Given records START

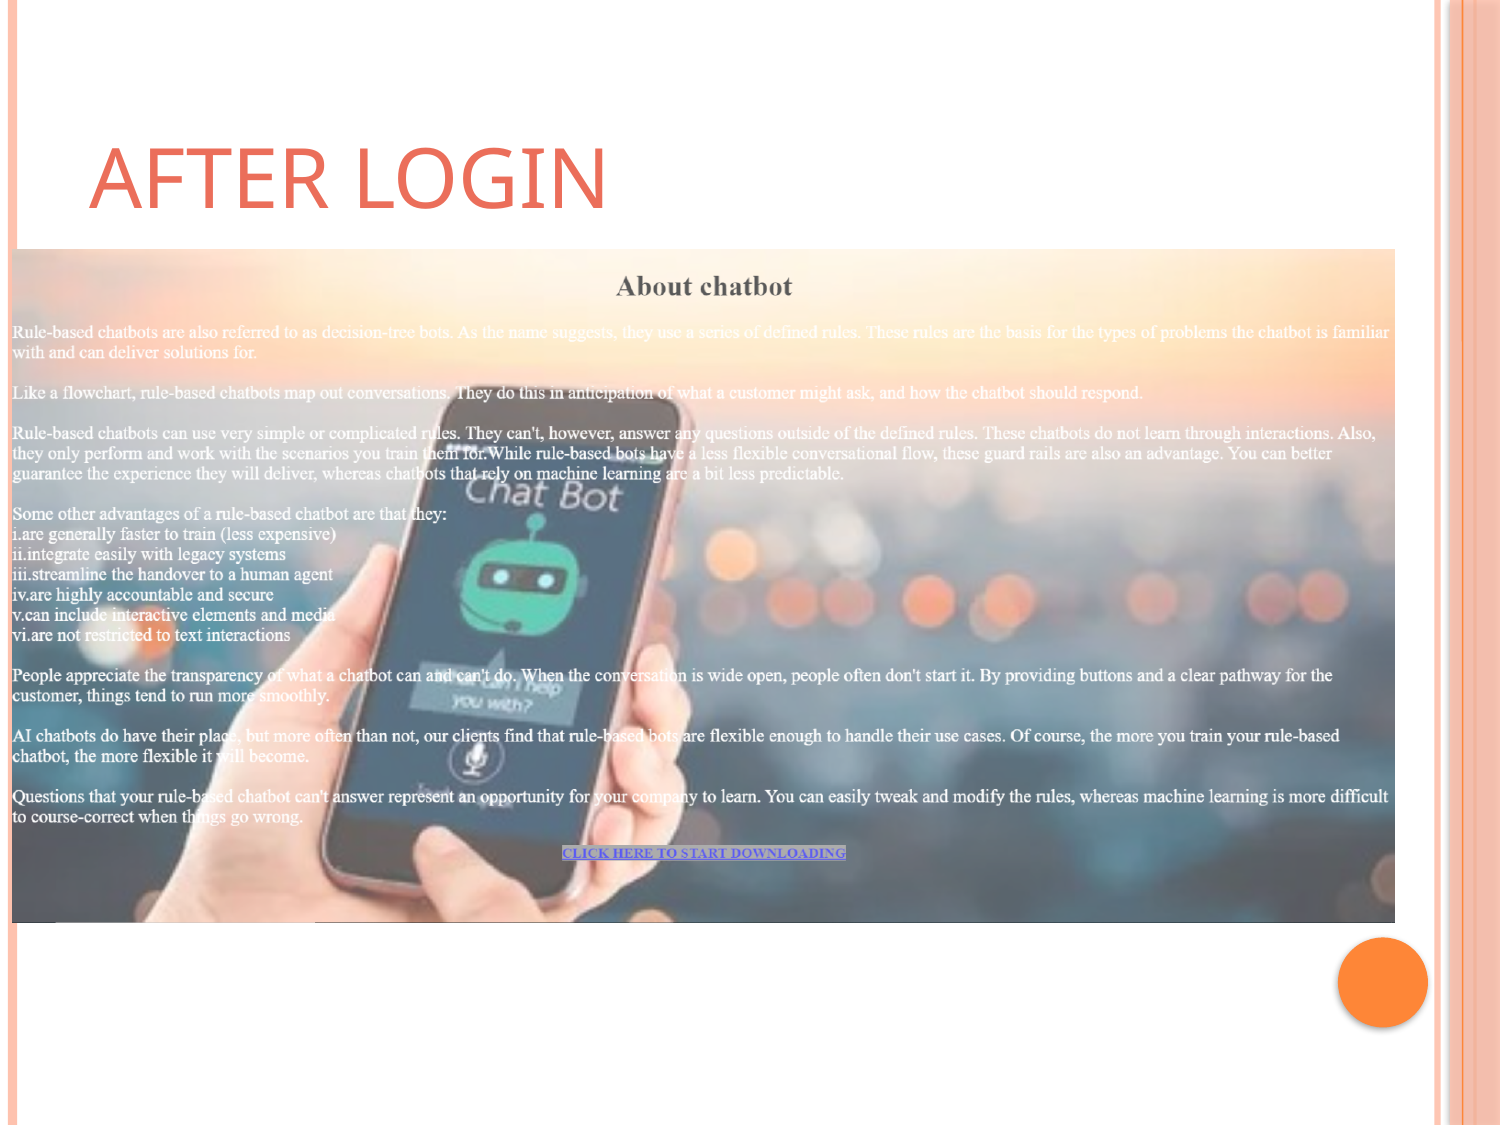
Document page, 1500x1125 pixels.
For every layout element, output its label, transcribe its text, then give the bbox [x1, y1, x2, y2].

title AFTER LOGIN [75, 45, 1300, 233]
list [12, 249, 1395, 924]
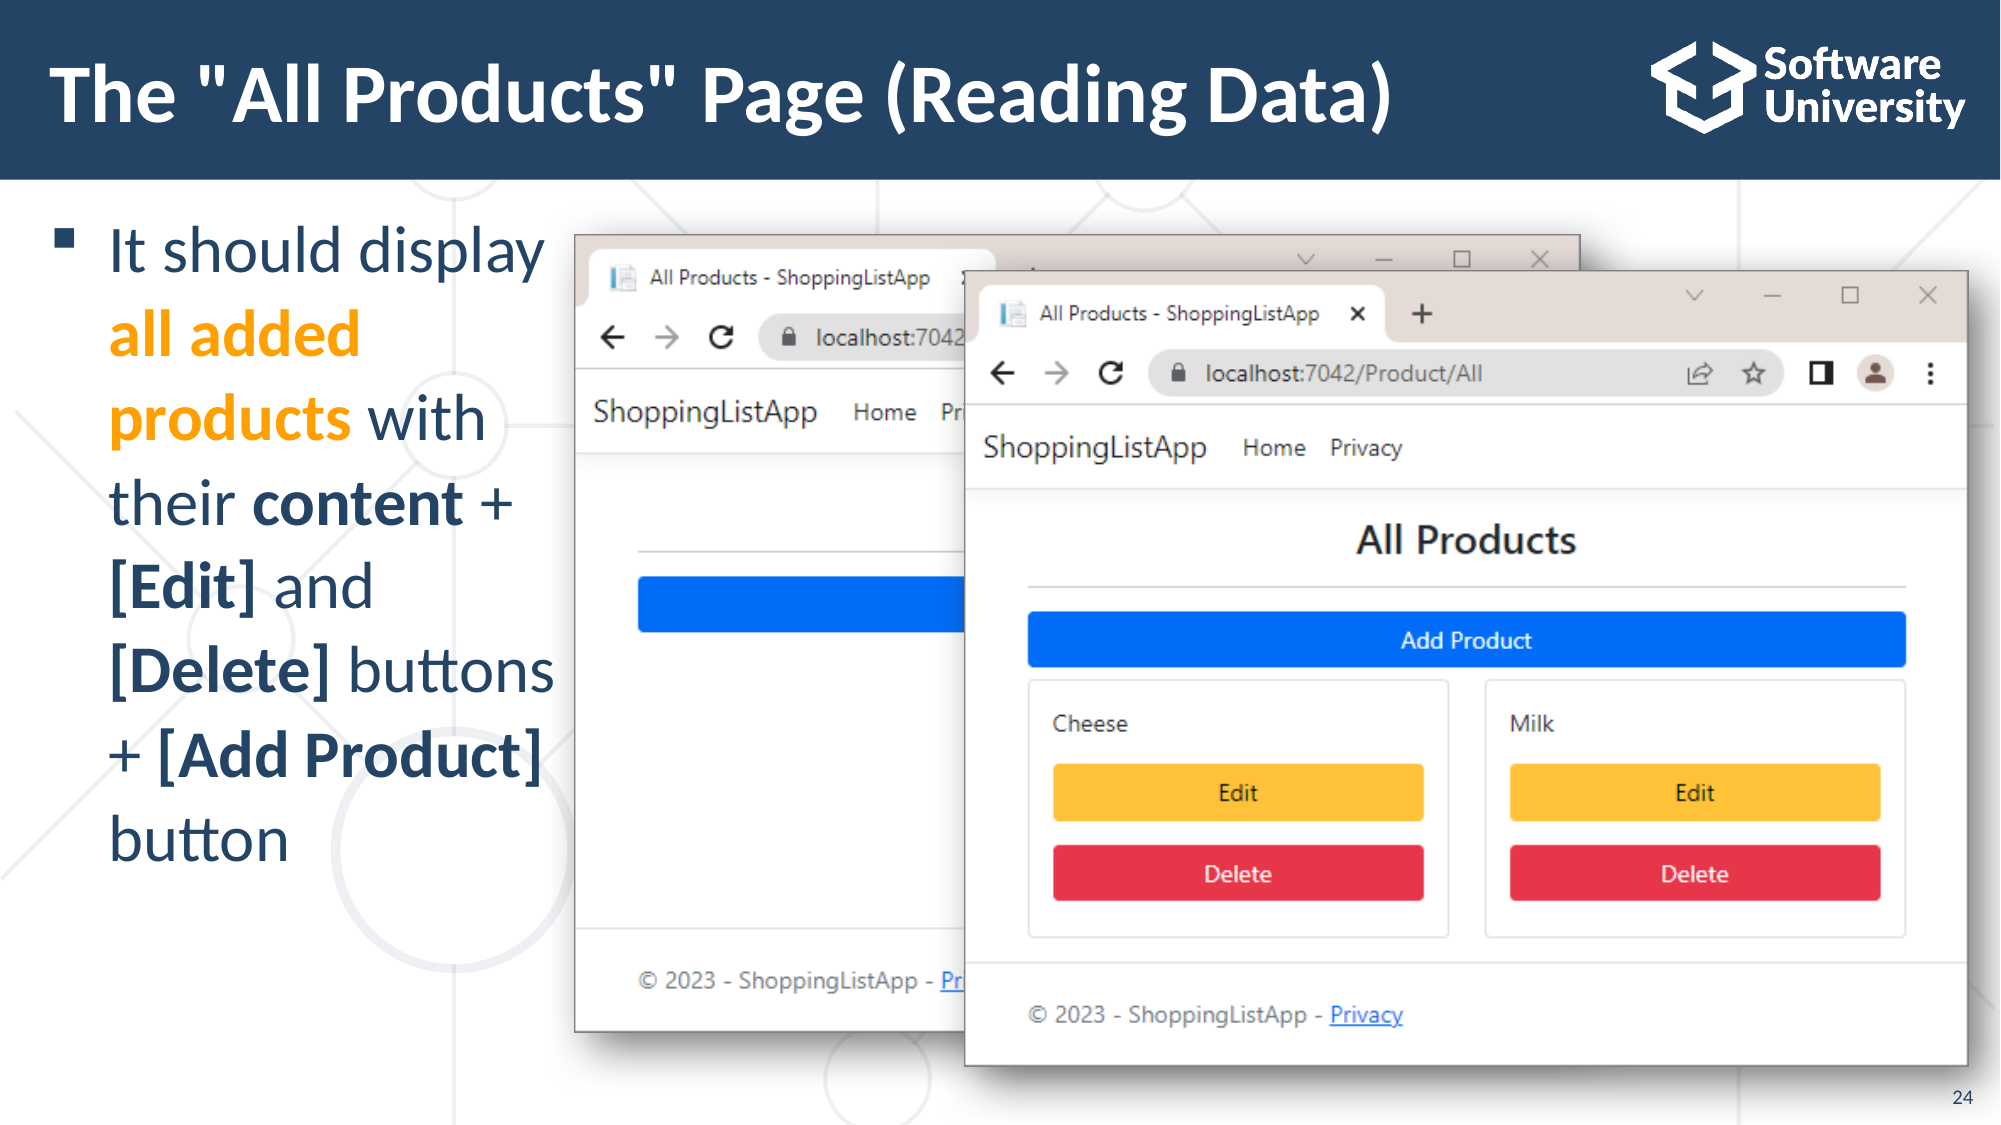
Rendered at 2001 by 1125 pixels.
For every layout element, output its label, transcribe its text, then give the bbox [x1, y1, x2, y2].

list It should display all added products with their content + [Edit] and [Delete] buttons + [Add Product] button [31, 196, 575, 1109]
slide_number 24 [1928, 1067, 1989, 1117]
picture [574, 234, 1969, 1067]
title The "All Products" Page (Reading Data) [31, 16, 1638, 162]
picture [1651, 41, 1966, 134]
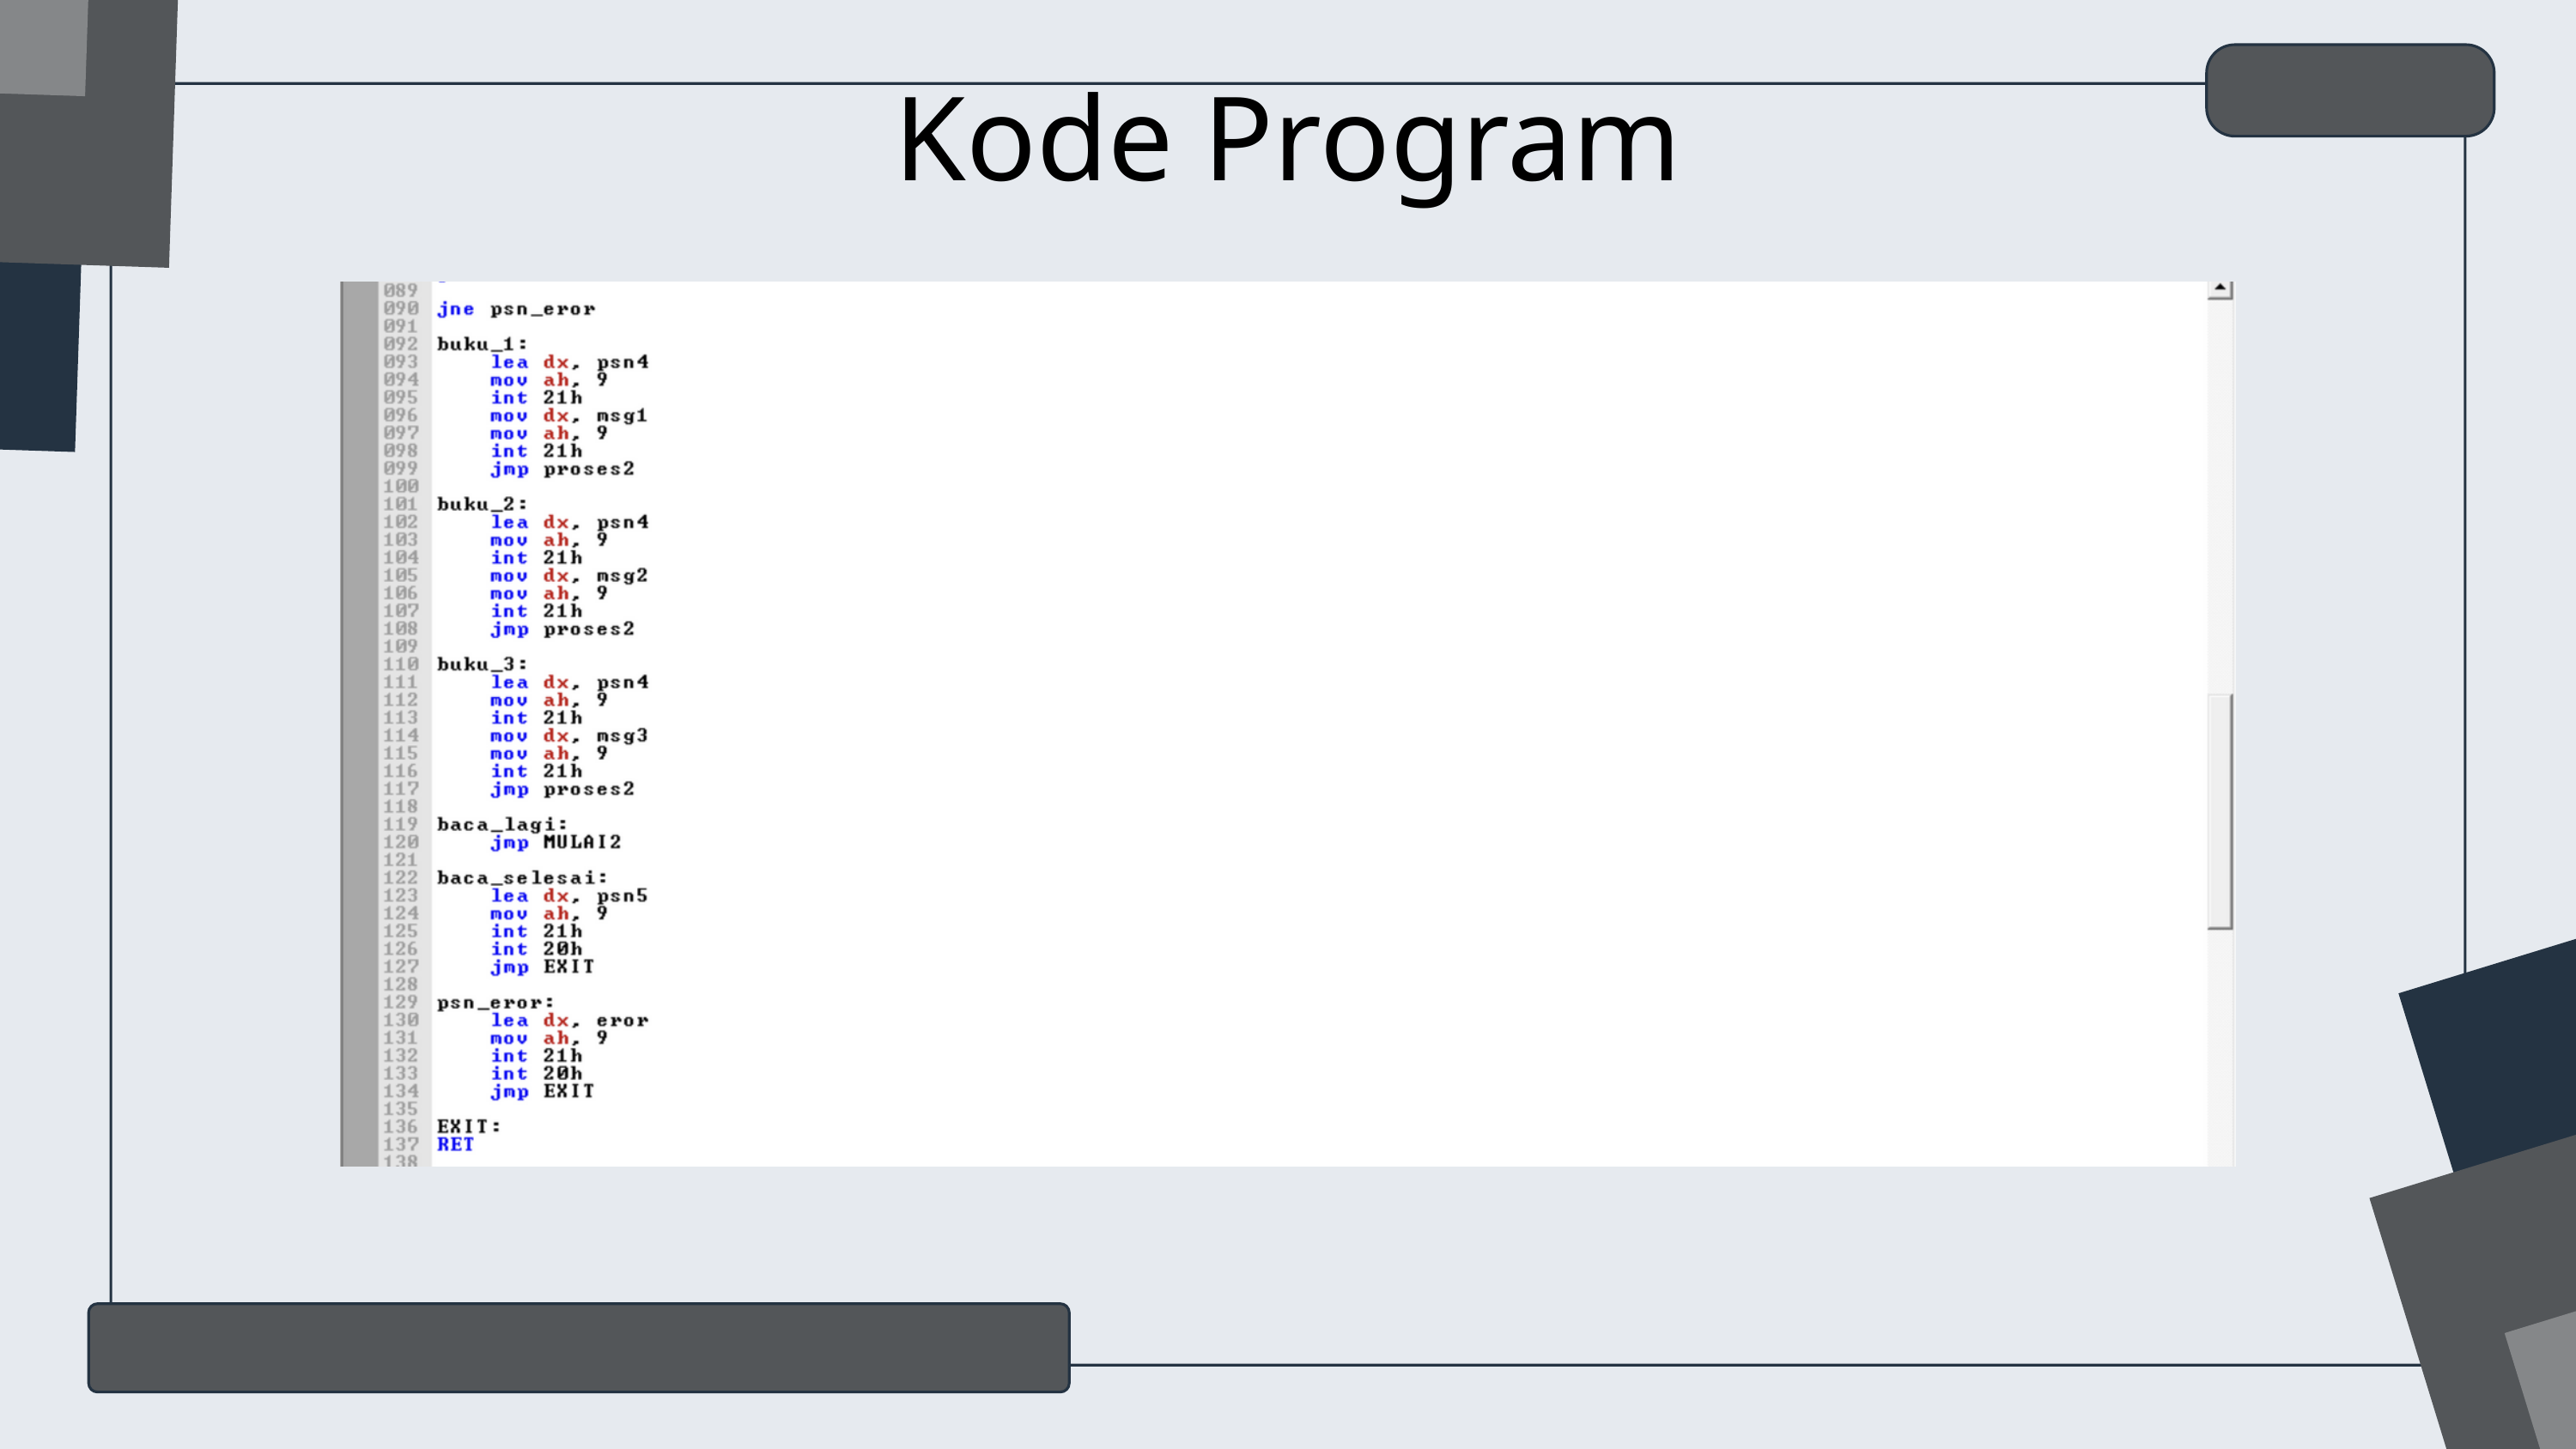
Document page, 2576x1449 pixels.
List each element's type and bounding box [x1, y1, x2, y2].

text_box [0, 0, 392, 528]
text_box [2206, 44, 2495, 136]
text_box [2250, 764, 2576, 1449]
text_box [110, 82, 2466, 1366]
text_box [88, 1303, 1070, 1392]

Given records END

Exercise instructions :: Reproduce the listing above exactly from the line containing "Document page, 2576x1449 pixels." through its last line, with both of those lines included.

Task response ::
Document page, 2576x1449 pixels.
List each element's type and bounding box [x1, y1, x2, y2].

text_box [0, 0, 392, 528]
text_box [2206, 44, 2495, 136]
text_box [2250, 764, 2576, 1449]
text_box [110, 82, 2466, 1366]
text_box [88, 1303, 1070, 1392]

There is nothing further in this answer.